_Sobre a tarefa_
Dê continuidade ao texto sobre religião no Brasil e a Constituição, começando logo após a última frase apresentada.

_Texto do exercício_
Direito Constitucional

Religião no Brasil: Breves Apontamentos Constitucionais

Religião no Brasil: Breves Apontamentos Constitucionais

 

 

Denis Donoso*

 

 

I – INTRODUÇÃO

 

                                                           O dito popular nos ensina que religião (entre outros) é um tema que não se discute, até porque o consenso é praticamente inviável nessas questões. Atenta à sabedoria popular, a Constituição da República (CR) de 88 assumiu uma posição neutra, não tendo adotado qualquer religião oficialmente, estabelecendo a liberdade como sua característica marcante, traçando apenas os contornos básicos para garantir o exercício pacífico da fé de cada um.

 

 

II – CARÁTER LAICO (OU LEIGO) E TEÍSTA DO BRASIL

 

                                                           Um Estado pode ou não admitir uma religião ligada a si. Os que admitem são chamados de Estados confessionários; os que não admitem, leigos ou laicos. Assim, Estado laico é aquele que mantém neutralidade em matéria confessional, não adotando qualquer religião como oficial.

_Dados exibidos_
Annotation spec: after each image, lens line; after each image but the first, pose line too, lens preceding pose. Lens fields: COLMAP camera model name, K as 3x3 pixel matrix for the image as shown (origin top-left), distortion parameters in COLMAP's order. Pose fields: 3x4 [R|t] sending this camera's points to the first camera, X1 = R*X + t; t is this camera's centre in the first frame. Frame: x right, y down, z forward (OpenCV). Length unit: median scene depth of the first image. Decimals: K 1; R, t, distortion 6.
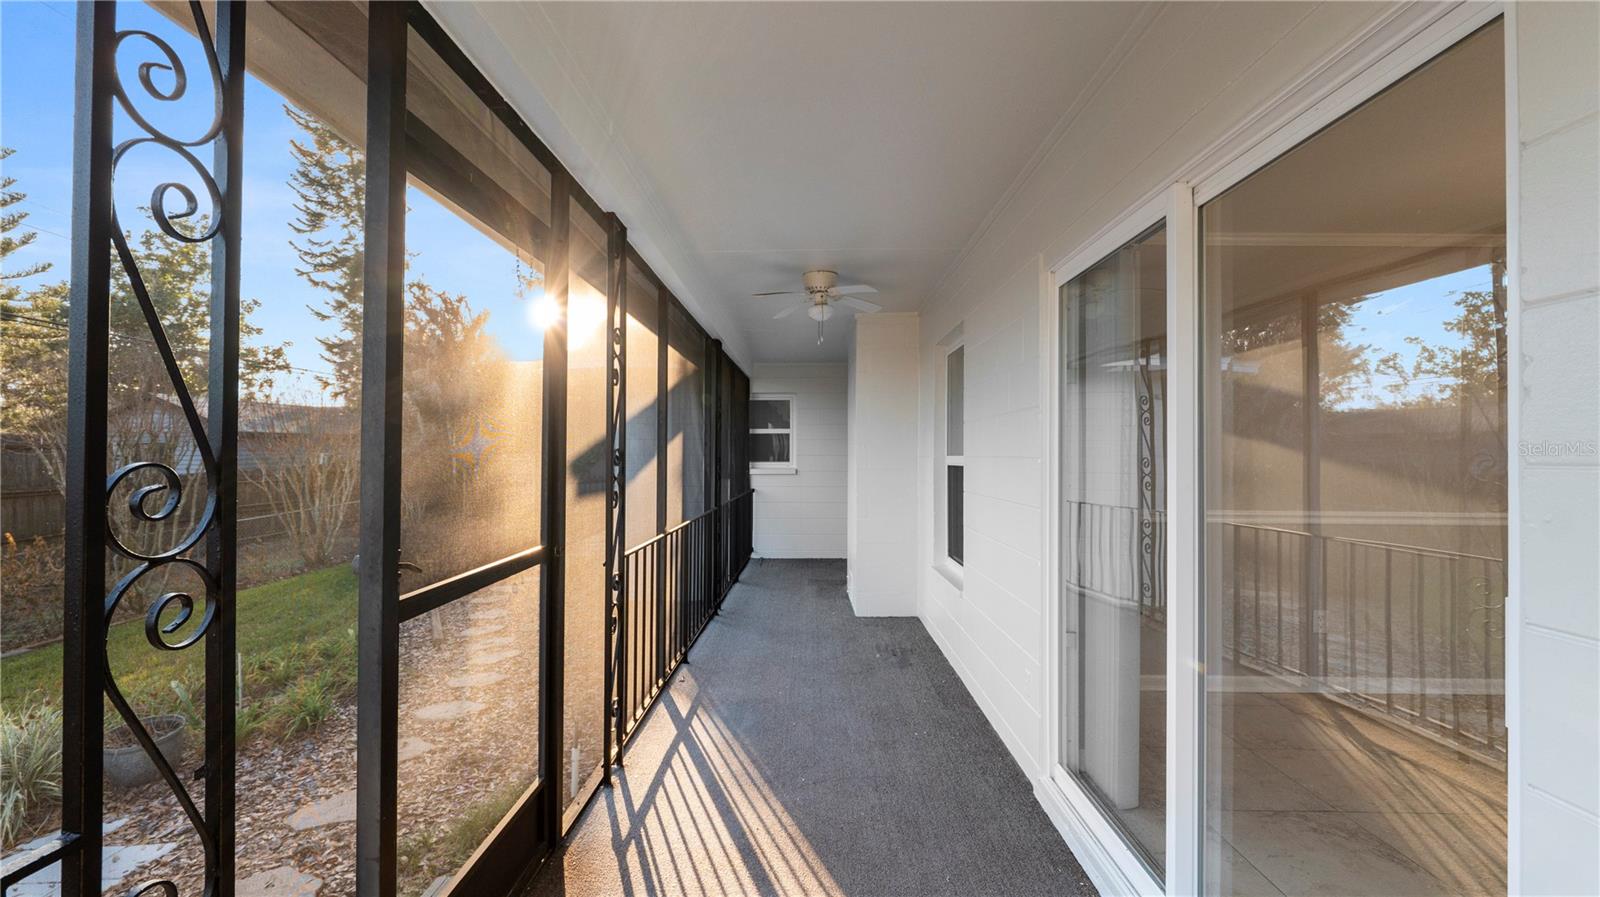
lens RADIAL K [[672.9, 0, 805.1], [0, 672.9, 450.3], [0, 0, 1]] dist [-0.001822, -0.000059]
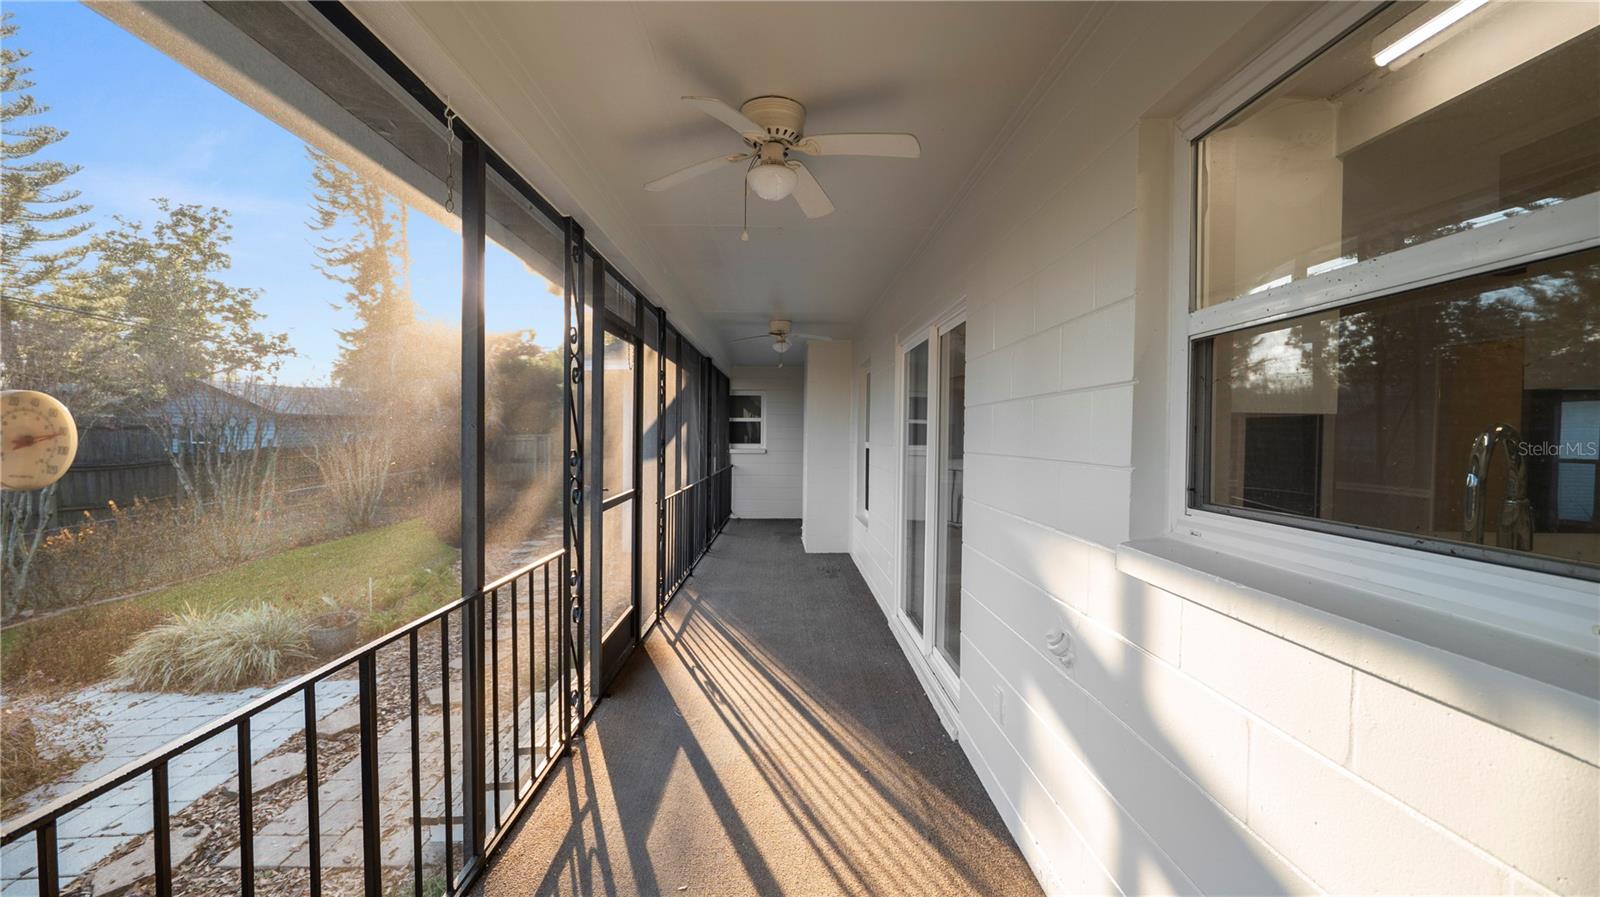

_Resultado da tarefa_
                                                           A primeira Constituição brasileira (de 25 de março de 1824) era confessional. Seu art. 5º apontava a religião “Catholica Apostolica Romana” como a “Religião do Império”, mas tolerava outras, desde que o culto fosse doméstico ou particular em casas especialmente a isso destinadas, sem jamais ser exercido em locais externos.

 

                                                           Com a proclamação da República em 1890, ocorreu a laicização do Estado, isto é, o Brasil passou a ser um Estado laico, culminando com a salutar separação entre Igreja e Estado, situação que perdura até a última Constituição (1988). Assim é que atualmente o Brasil é neutro em matéria religiosa.

 

                                                           Posto isto, dúvidas surgem quando da análise de algumas passagens da Constituição, especialmente de seu preâmbulo, já que nele os representantes do povo brasileiro admitem que promulgam a Constituição “sob a proteção de Deus”, o que pode sugerir um novo liame do Estado com a Igreja.

 

                                                           A melhor interpretação do preâmbulo, contudo, indica que a expressão “Deus” significa simplesmente que o constituinte partiu da premissa de que um ser supremo existe, sem que isso signifique a reaproximação do Estado com a Igreja, nem mesmo com uma religião especificamente. Não há, portanto, conteúdo sectário na expressão, de maneira a revelar o teísmo do Estado, isto é, o Brasil não é ateu.

 

                                                           Conclui-se que o Brasil é um Estado leigo, mas também é teísta, já que assume posição neutra em questões religiosas, mas ao mesmo tempo admite a existência de um Deus como ser supremo.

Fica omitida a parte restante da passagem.